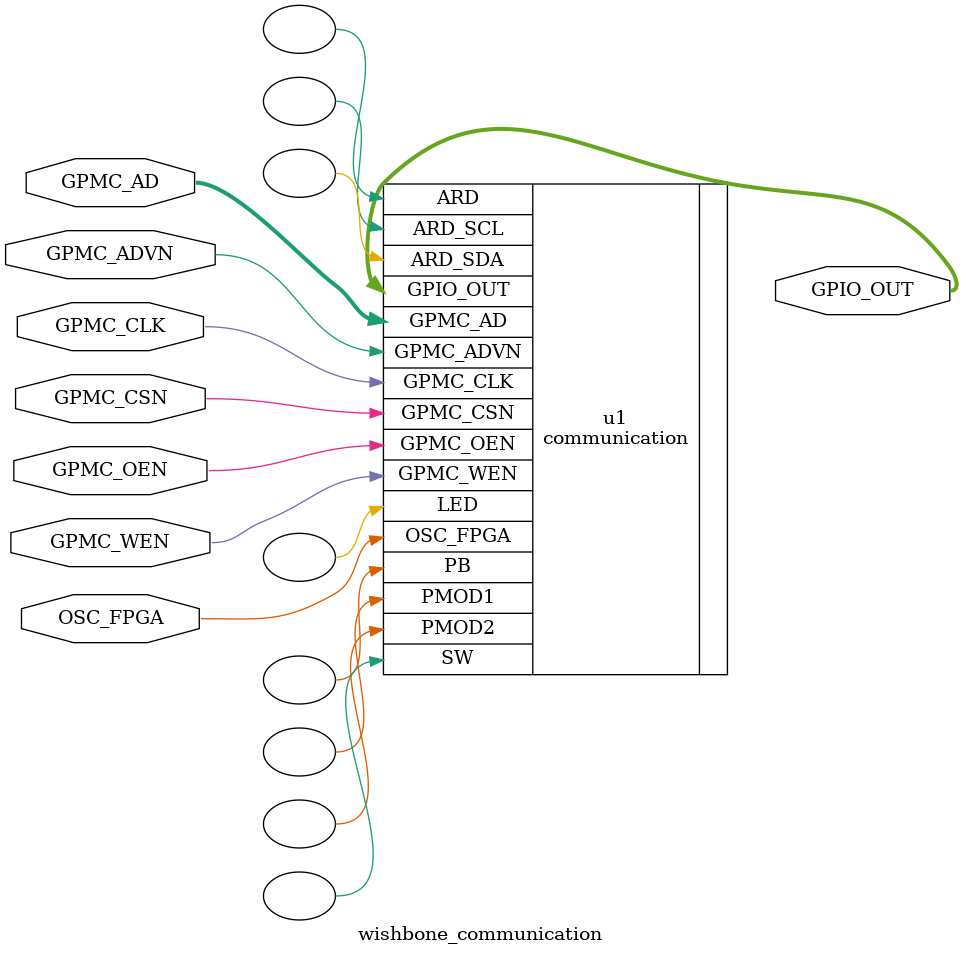
<source format=v>
`timescale 1ns / 1ps
module wishbone_communication(
	 input OSC_FPGA,
    inout [15:0] GPMC_AD,
    input GPMC_CSN,
    input GPMC_OEN,
    input GPMC_WEN,
    input GPMC_ADVN,
    input GPMC_CLK,
    output [15:0] GPIO_OUT
    );

communication u1 (.ARD_SCL(),.ARD_SDA(),.ARD(),.LED(),
					.PB(),.SW(),.PMOD1(),.PMOD2(),.GPMC_CLK(GPMC_CLK),
					.GPMC_CSN(GPMC_CSN),.GPMC_ADVN(GPMC_ADVN),.GPMC_OEN(GPMC_OEN),
					.GPMC_WEN(GPMC_WEN),.GPMC_AD(GPMC_AD),.OSC_FPGA(OSC_FPGA),
					.GPIO_OUT(GPIO_OUT));

endmodule

</source>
______
(What needs to be done) Across all the entries, how many lines hold the string "input"? Only the number is needed.

(Expected output) 6